Object detection with Raspberry Pi and Python

November 26, 2018

Today we will discuss how to build a simple and cheap mobile object detector.

The purpose of this research is to determine if an object detection model on a cheap mobile device can be used for real-world tasks.

As a mobile platform, we use a Raspberry Pi 3 Model B. Raspberry Pi is a 35$ single-board computer, which means that the microprocessor, memory, wireless radios, and ports are all on one circuit board. The Pi is a Linux computer, so technically, it can do everything a Linux computer can do, such as running email and Web servers, acting as network storage, or being used for OBJECT DETECTION. Unlike most computers with a built-in hard drive or SSD storage options, the Pi’s OS is installed onto a microSD card, which is also where you’ll put all your files since the board doesn’t include any built-in storage (you can always add a USB hard drive, though). This structure makes it easy for you to expand the storage and switch between different operating systems by swapping out microSD cards.

As the hardware part of our object detector, we used a Raspberry Pi 3 Model B and a Raspberry Pi Camera V2. We need Raspbian Stretch 9 installed since TensorFlow 1.9 officially supports the Raspberry Pi if you are running Raspbian 9. We also need a microSD card with at least 16 Gb of memory because building OpenCV can be a very memory-hungry procedure.

Raspberry PI with camera — Picture 2. Raspberry Pi with camera

Object Detection Models

For our experiment, we chose the following models: tiny YOLO and SSD MobileNet lite.

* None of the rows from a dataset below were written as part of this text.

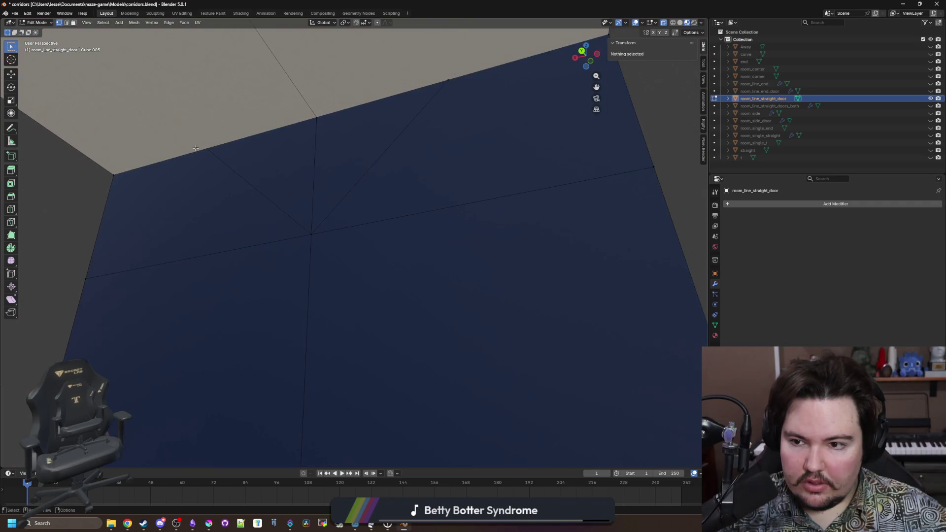
left_click(207, 149)
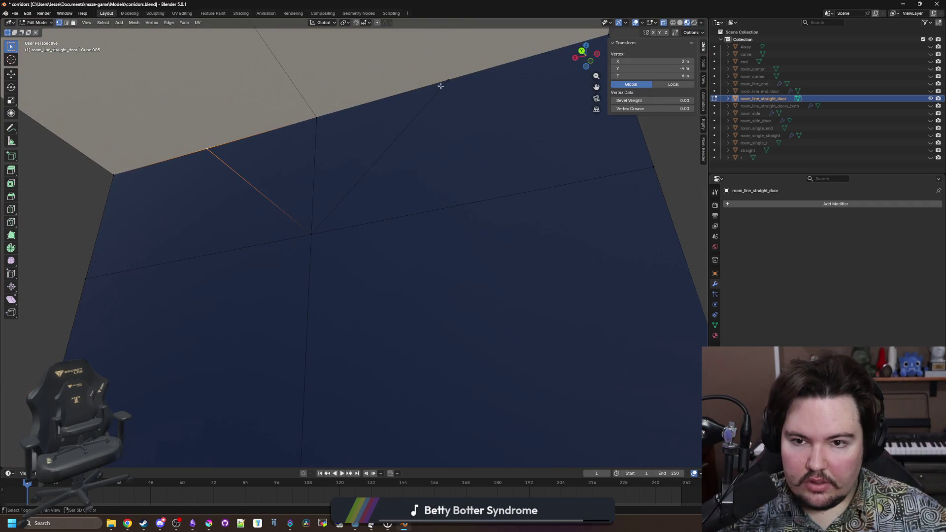
key("m")
left_click(325, 123)
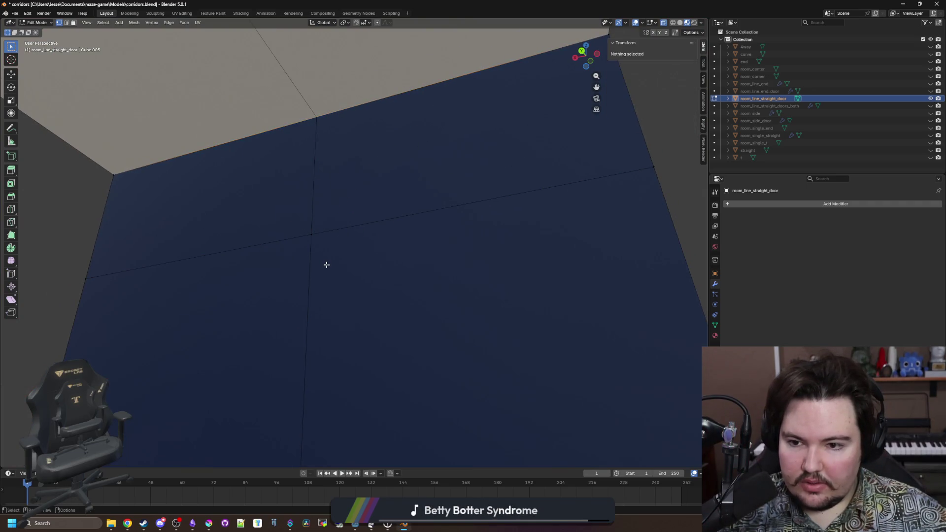
- Check the whole room box, return to Object Mode and switch to the running Godot game
scroll(326, 264, "down", 5)
mouse_move(333, 302)
left_mouse_down()
mouse_move(363, 313)
mouse_move(336, 257)
mouse_move(424, 295)
mouse_move(434, 314)
left_mouse_up()
key("Tab")
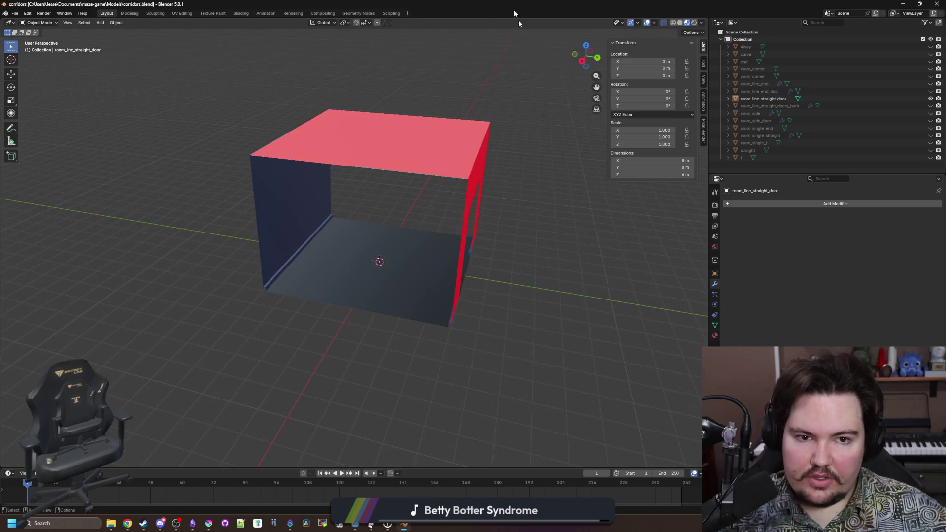
key("alt+Tab")
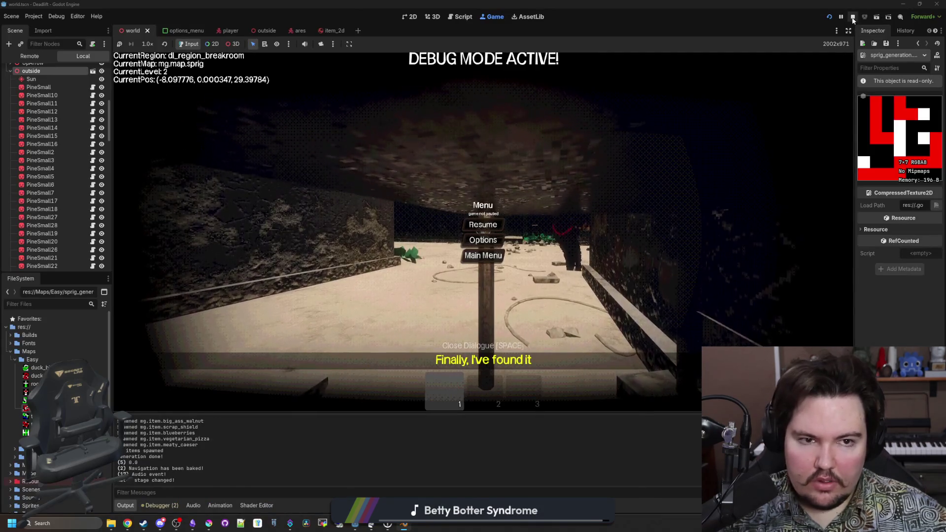
- Resume the game, walk the player through the maze, then pause and stop it with F8
left_click(483, 224)
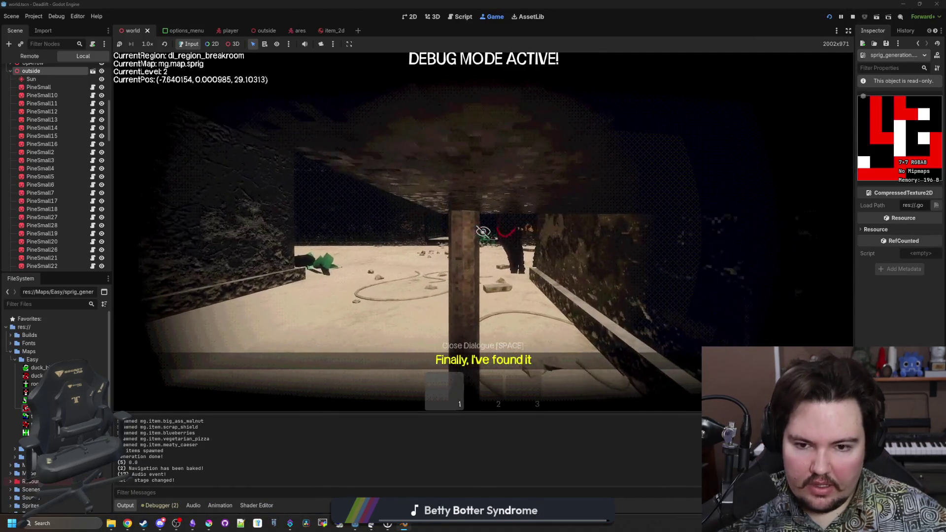
key("s")
key("s")
key("s")
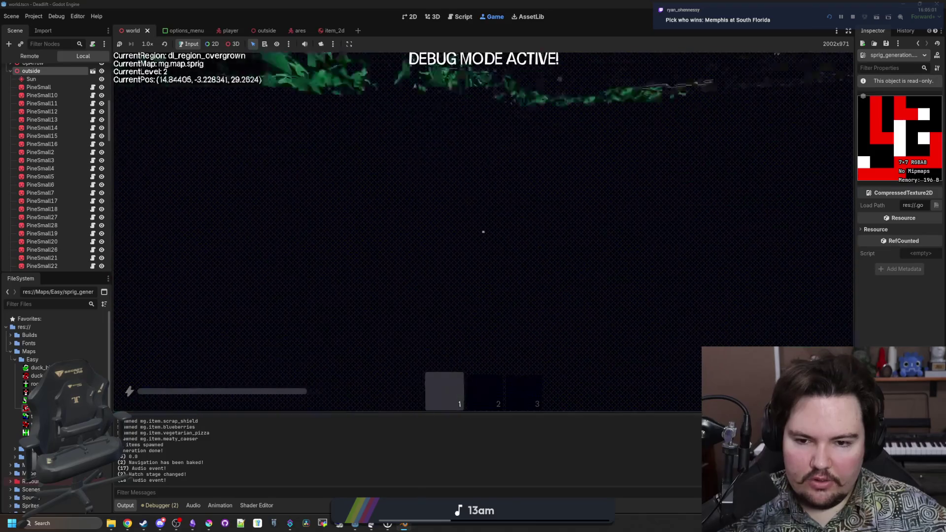
key("Escape")
key("F8")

You only look once (YOLO) is a state-of-the-art, real-time object detection system implemented on Darknet. Prior detection systems repurpose classifiers or localizers to perform detection. They apply the model to an image at multiple locations and scales. High-scoring regions of the image are considered detections. This model has several advantages over classifier-based systems. It looks at the whole image at test time, so its predictions are informed by a global context in the image. It also makes predictions with a single network evaluation, unlike systems like R-CNN, which require thousands for a single image.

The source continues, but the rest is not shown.